I think I will scream if I read one more time that Israel has no choice but to keep pounding Lebanon to smithereens because Hezbollah intends to destroy Israel. If evil intentions alone could destroy Israel, Israel would have been destroyed many times over. Arab states have kept up a non-stop stream of evil intentions towards Israel since 1948, and look how far it has gotten them.

This is not a defense of Hezbollah's provocations toward Israel. Hezbollah should be absolutely condemned for killing several Israeli soldiers and kidnapping two more at the outset of the war. But a border clash of that kind stops well short of a mortal threat to Israel’s existence. The rockets Hezbollah is firing on northern Israel more serious. Indeed, even people who are no fans of Israel have pointed out that, since Hezbollah's rocket have such poor aim as to serve no valid military purpose, they are being used solely to terrorize a civilian population, which is a war crime. Even so, Hezbollah's rockets are causing only a fraction of the casualties and damage to Israel that Israel is causing to Lebanon. This is certainly not due to any lack of evil intentions on Hezbollah’s part; it is because Hezbollah lacks the firepower to do any more.

Even more grotesque are people who say that Lebanon's suffering is all Hezbollah's fault for caring nothing for the casualties they bring upon Lebanese civilians and continuing to provoke Israel by firing rockets on Haifa. Hezbollah is, indeed, showing a spectacular indifference to the suffering it is bringing on countless innocent Lebanese, and I suspect that once the shooting dies down Hezbollah will pay the price. (This also gives Hezbollah an incentive to prolong the war and inflict ever increasing suffering on Lebanon, which, once again, should absolutely be condemned). But this is a pathetically poor excuse for Israel's conduct. Once it becomes clear to the Israelis that Hezbollah will not stop its rocket attacks despite the brutality of Israeli retaliation and the suffering inflicted on innocent Lebanese, Israel's conduct becomes inexcusable. What possible justification can there be for reducing Lebanon to rubble when it is admitted that doing so will not make Hezbollah stop its attacks on Israel?

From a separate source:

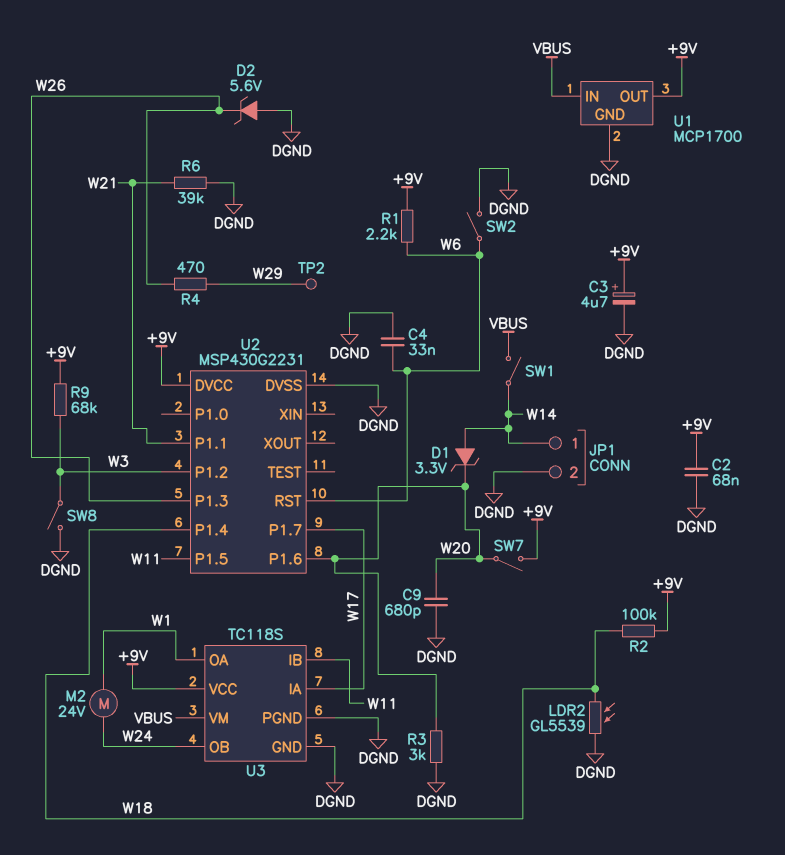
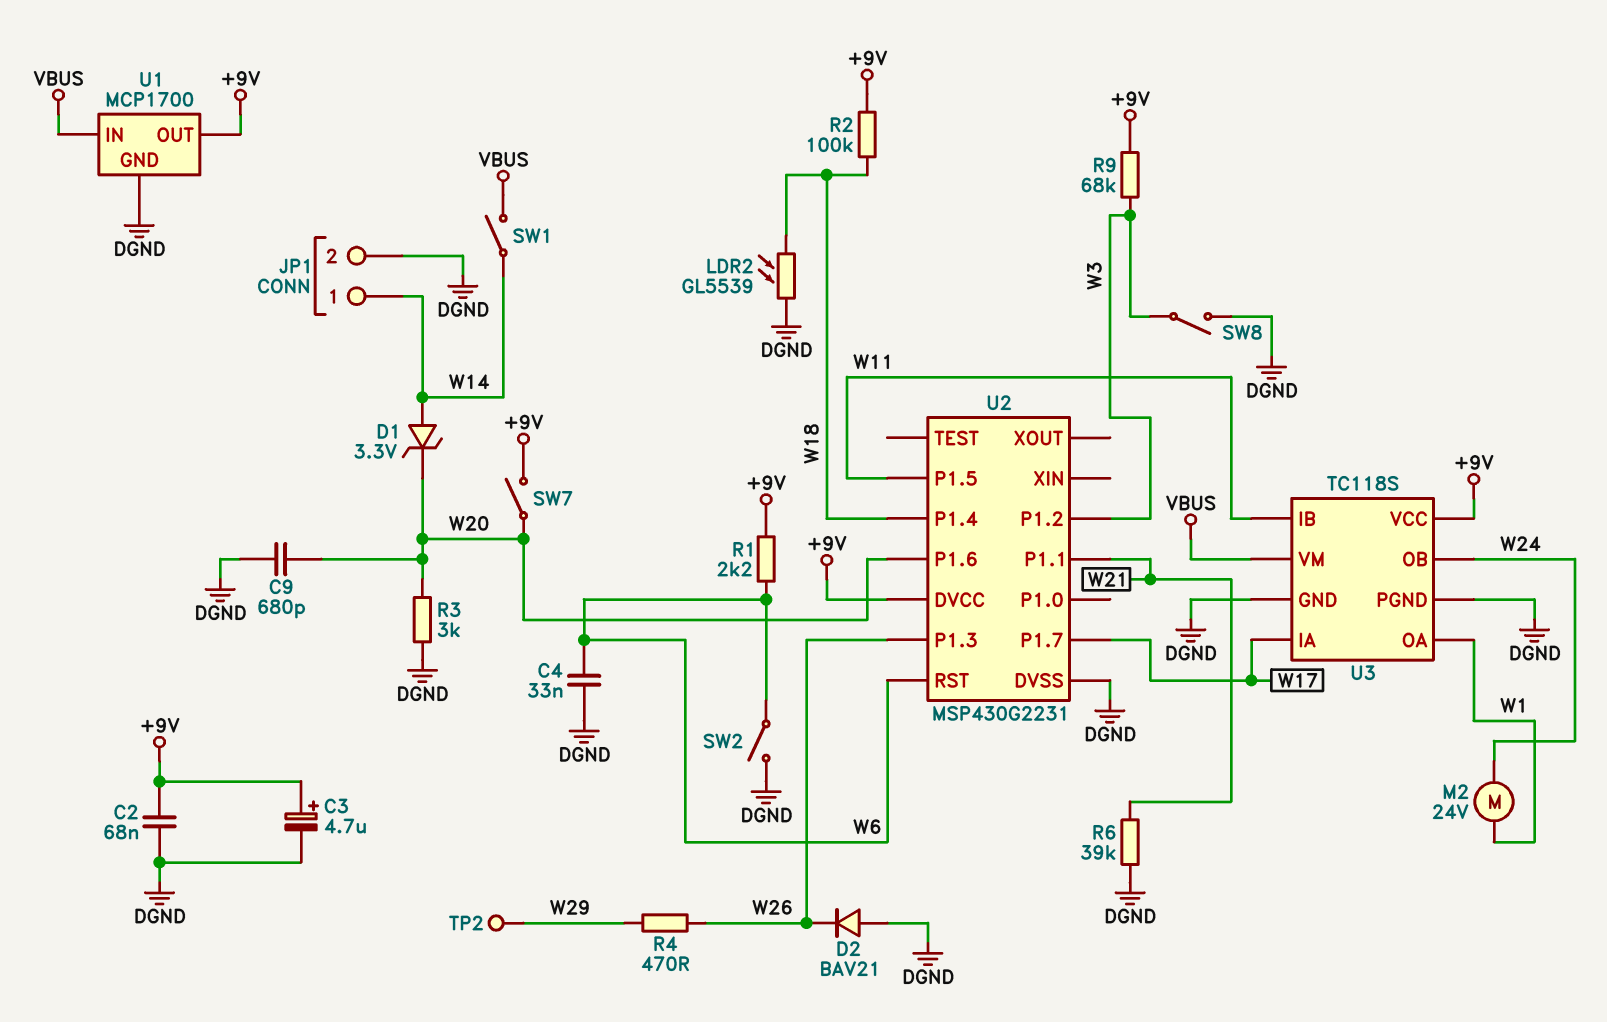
D2: zener 5.6V (A DGND, K W26) -> diode BAV21 (A DGND, K W26)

Early on during this war, I commented that to make war on Hezbollah is to make war on the Shiite plurality of Lebanon, and that Israel appears to be acting accordingly. That continues to be the case. Israel's defenders are effectively in the position of arguing that because of their support of Hezbollah, all Lebanese Shiites are fair game. But the fact is that once a faction gains a certain critical mass of popular support, that in itself tends to legitmize that faction. Whoever justified treating all Lebanese Shiites as fair game can end up justifying actions too appalling to consider.

In short,Israel's defenders are right about Hezbollah's evil intentions. But evil intentions form a mortal threat only when backed by sufficient firepower to realize them, and Hezbollah does not have anything approaching the firepower to creat an existential threat to Israel. Israel, on the other hand, has enough firepower to reduce Lebanon to a smoldering heap of rubble. When two enemies have such unequal fire power, it poses a certain moral obligation of restraint on the stronger party.